Kulit Wanita Ini Menghitam Setelah Minum Obat Antibiotik buat Rosacea

Sedang Trending 1 jam yang lalu
Kulit wanita menghitam usia minum obta antibiotik. Foto: The New England Journal of Medicine

Seorang wanita berumur 68 tahun di Amerika Serikat mengalami perubahan warna kulit nan tidak biasa setelah mengonsumsi obat antibiotik untuk mengatasi rosacea. Dalam waktu singkat, bercak gelap muncul di beberapa bagian tubuhnya, mulai dari lengan hingga kaki. Studi kasus ini tayang di jurnal The New England Journal of Medicine.

Awalnya bercak tersebut tampak seperti memar berwarna biru tua dan ungu. Namun, seiring berjalannya waktu, warnanya berubah menjadi hitam pekat. Saat memeriksa pasien, master menemukan hiperpigmentasi berwarna biru keabu-abuan pada lengan bawah dan tulang keringnya. Perubahan warna juga terlihat di sisi lidah pasien.

Wanita nan tidak disebutkan namanya itu mengatakan bahwa bercak pertama kali muncul di kakinya sebelum menyebar ke bagian tubuh lain. Ia juga mengungkapkan bahwa dua minggu sebelum bercak muncul, dirinya mulai mengonsumsi minocycline, antibiotik oral nan diresepkan dokter.

Obat tersebut diberikan dalam dosis 100 miligram per hari untuk mengatasi rosacea, kondisi kulit kronis nan menyebabkan kemerahan dan peradangan pada wajah. Rosacea juga bisa memicu munculnya benjolan merah mini dan jerawat bernanah di kulit. Antibiotik seperti minocycline diketahui dapat membantu mengurangi indikasi tersebut lantaran mempunyai pengaruh antibakteri dan antiinflamasi.

Dokter kemudian mendiagnosis pasien mengalami hiperpigmentasi akibat minocycline jenis II. Kondisi ini ditandai dengan perubahan warna biru keabu-abuan pada kulit normal di bagian luar lengan dan kaki.

Selain jenis II, antibiotik ini juga diketahui dapat memicu dua jenis hiperpigmentasi lain.
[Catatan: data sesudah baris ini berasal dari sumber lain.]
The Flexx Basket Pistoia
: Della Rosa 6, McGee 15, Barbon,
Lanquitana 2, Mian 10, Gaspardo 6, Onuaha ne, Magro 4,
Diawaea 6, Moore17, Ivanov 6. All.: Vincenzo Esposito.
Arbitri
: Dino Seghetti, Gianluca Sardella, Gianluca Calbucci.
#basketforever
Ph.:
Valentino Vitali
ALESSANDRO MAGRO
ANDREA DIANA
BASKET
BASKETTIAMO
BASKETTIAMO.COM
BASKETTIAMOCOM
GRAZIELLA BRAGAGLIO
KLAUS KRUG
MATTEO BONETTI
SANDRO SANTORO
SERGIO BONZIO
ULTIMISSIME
Tipe II, bercak biru kehitaman pada area kulit wajah nan mengalami luka alias peradangan. Tipe III, perubahan warna cokelat kusam pada area tubuh nan sering terkena sinar matahari.

Kulit wanita menghitam usia minum obta antibiotik. Foto: The New England Journal of Medicine

Dokter meminta pasien menghentikan penggunaan minocycline dan menghindari paparan sinar mentari langsung lantaran sinar ultraviolet diduga dapat memperparah hiperpigmentasi. Enam bulan kemudian, warna gelap pada lengan dan kaki pasien mulai sedikit memudar, meski tetap terlihat jelas.
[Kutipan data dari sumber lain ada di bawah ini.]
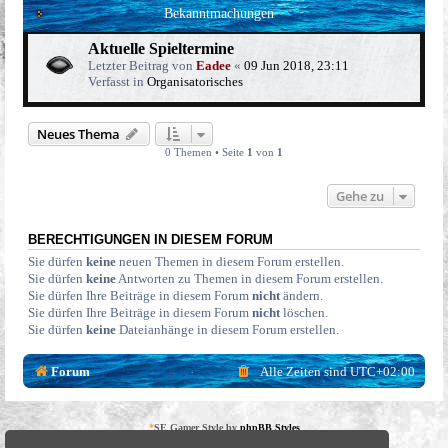
Bekanntmachungen
Aktuelle Spieltermine
Letzter Beitrag von
Eadee
«
09 Jun 2018, 23:11
Verfasst in
Organisatorisches
Neues Thema
0 Themen • Seite
1
von
1
Gehe zu
BERECHTIGUNGEN IN DIESEM FORUM
Sie dürfen
keine
neuen Themen in diesem Forum erstellen.
Sie dürfen
keine
Antworten zu Themen in diesem Forum erstellen.
Sie dürfen Ihre Beiträge in diesem Forum
nicht
ändern.
Sie dürfen Ihre Beiträge in diesem Forum
nicht
löschen.
Sie dürfen
keine
Dateianhänge in diesem Forum erstellen.
Forum
Alle Zeiten sind
UTC+02:00
*
SE Gamer Style by
phpBB Styles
Efek samping hiperpigmentasi sebenarnya bukan perihal nan sepenuhnya langka pada pengguna minocycline dengan rosacea. Sejumlah penelitian memperkirakan sekitar 28 persen pasien dapat mengalami kondisi tersebut, meski nomor pastinya belum diketahui.

Fakta menarik lainnya adalah kecepatan munculnya gejala. Perubahan warna kulit terjadi hanya dua minggu setelah pasien mulai mengonsumsi obat. Biasanya, hiperpigmentasi jenis II dan jenis III baru muncul setelah penggunaan obat selama berbulan-bulan.

Para peneliti menjelaskan bahwa kondisi ini kemungkinan berangkaian dengan penumpukan metabolit obat di dalam tubuh. Zat hasil pemecahan minocycline dapat berikatan dengan unsur besi lampau menumpuk di sel imun berjulukan makrofag.

Selain itu, obat ini juga diduga meningkatkan aktivitas sel penghasil melanin, pigmen nan memberi warna pada kulit. Kombinasi tersebut dapat menyebabkan munculnya bercak gelap nan memperkuat lama.

Dalam beberapa kasus, warna kulit dapat memudar setelah berbulan-bulan hingga bertahun-tahun setelah obat dihentikan. Namun pada hiperpigmentasi jenis III, perubahan warna kadang berkarakter permanen.